(Assigned task):
Decide whether each statement below agrees with the text on the Battle of Aachen. Answer yes or no for each, and quote the words of the text that decide it.
1. The Americans were the only Allied force that fought the Germans in the battle.
2. American forces at Aachen were commanded by General Friedrich Koechling.
3. Over 300 tons of explosives were delivered on Aachen on October 11th and 12th.

### Extracted text ###

Battle of Aachen: Forgotten Battle of WWII

Posted on October 30, 2014



Rodney Cress

♦ The Battle of Aachen took place between October 2nd and October 21st, 1944 and was considered a major battle and the first city on German soil to be captured by the Allies. In this battle the Americans, 100,000 strong, were the only Allied force to battle the Germans 13,000 soldiers and the 5,000 national militia. The battle was one of the largest urban battles of the entire war and destroyed the city of Aachen. German defenses extended 10 miles in some areas and protected with extensive minefields, bunkers and pillboxes and defended early on by the 116th Panzer Division, which was later replaced by the 1st SS Panzer Division and the 12th Infantry Division. American forces commanded by LTG Courtney Hodges, consisted of the 30th Infantry Division, the 1st Infantry Division, the 9th Infantry Division and the 2nd and 3rd Armored Divisions, along with air support by the Ninth Air Force. Aachen controlled most of the major roadways and both the Americans and Germans needed it for supply routes. In addition it was the historic capital of Charlemagne, founder of the “First Reich” and the Emperor of the Holy Roman Empire, hence Hitler declared the rule of the Nazis as the Third Reich. To strike the historic city was a strike against the Nazi faith. Hitler was determined not to let Aachen fall to the Americans.

Aachen 1

Since most of the 165,000 citizens, mostly Catholics, had moved out as the Germans moved in, but it was later estimated that 40,000 may have remained, seeing the Americans as liberators. The Allied strategy was to encircle the city and pound it with air and artillery strikes, then move in the ground forces. As the American divisions moved into place, German command General Friedrich Koechling took charge of their LXXXI Corps, sending in the German 12th Infantry as reinforcements from the German Seventh Army. Soon the two great armies would clash, pounding each other with all the weapons at their disposal. Americans organized special pillbox assault teams equipped with flame throwers, bangalore torpedoes, beehive munitions and demo charges. Flamethrower tanks destroyed the pillboxes and Bulldozer tanks buried them.

As American air power and artillery delivered over 300 tons of explosives on Aachen on October 11th and 12th German 116th Panzer Division arrived to reinforce strategic areas of the city. This move lead the 2nd Battalion to begin street and door to door fighting, followed by tanks to take out buildings firing on the soldiers. Urban battles became the focal point for success as each building taken over by the Americans would be one step closer to winning the battle. The Germans however defended their positions admirably as they used basements and sewers to counter attack, destroying American tanks with German anti-tank guns and holding the 30th Division to a standstill. It wasn’t until the after linking with the 1st Division that Aachen was finally surrounded.

### Data extract ###

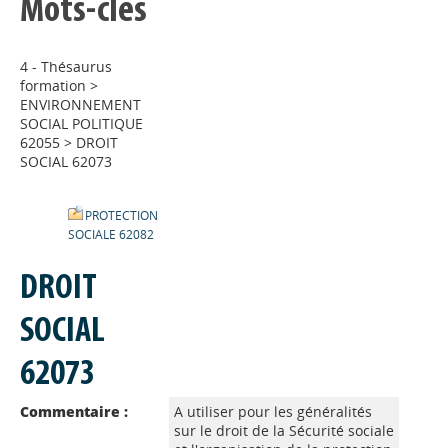
Mots-clés
4 - Thésaurus
formation
>
ENVIRONNEMENT
SOCIAL POLITIQUE
62055
>
DROIT
SOCIAL 62073
PROTECTION
SOCIALE 62082
DROIT
SOCIAL
62073
Commentaire :
A utiliser pour les généralités
sur le droit de la Sécurité sociale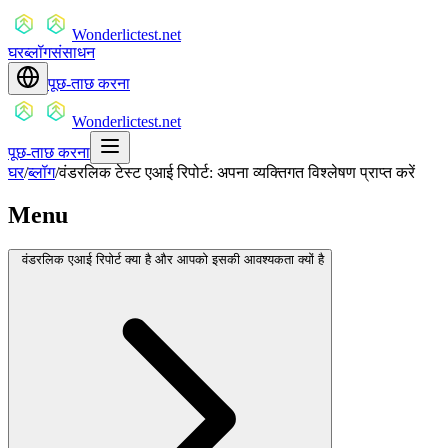
Wonderlictest.net
घर
ब्लॉग
संसाधन
पूछ-ताछ करना
Wonderlictest.net
पूछ-ताछ करना
घर
/
ब्लॉग
/
वंडरलिक टेस्ट एआई रिपोर्ट: अपना व्यक्तिगत विश्लेषण प्राप्त करें
Menu
वंडरलिक एआई रिपोर्ट क्या है और आपको इसकी आवश्यकता क्यों है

###

(Solution to this exercise):
1. Yes: "In this battle the Americans, 100,000 strong, were the only Allied force to battle the Germans 13,000 soldiers and the 5,000 national militia."
2. No: "American forces commanded by LTG Courtney Hodges"
3. Yes: "American air power and artillery delivered over 300 tons of explosives on Aachen on October 11th and 12th"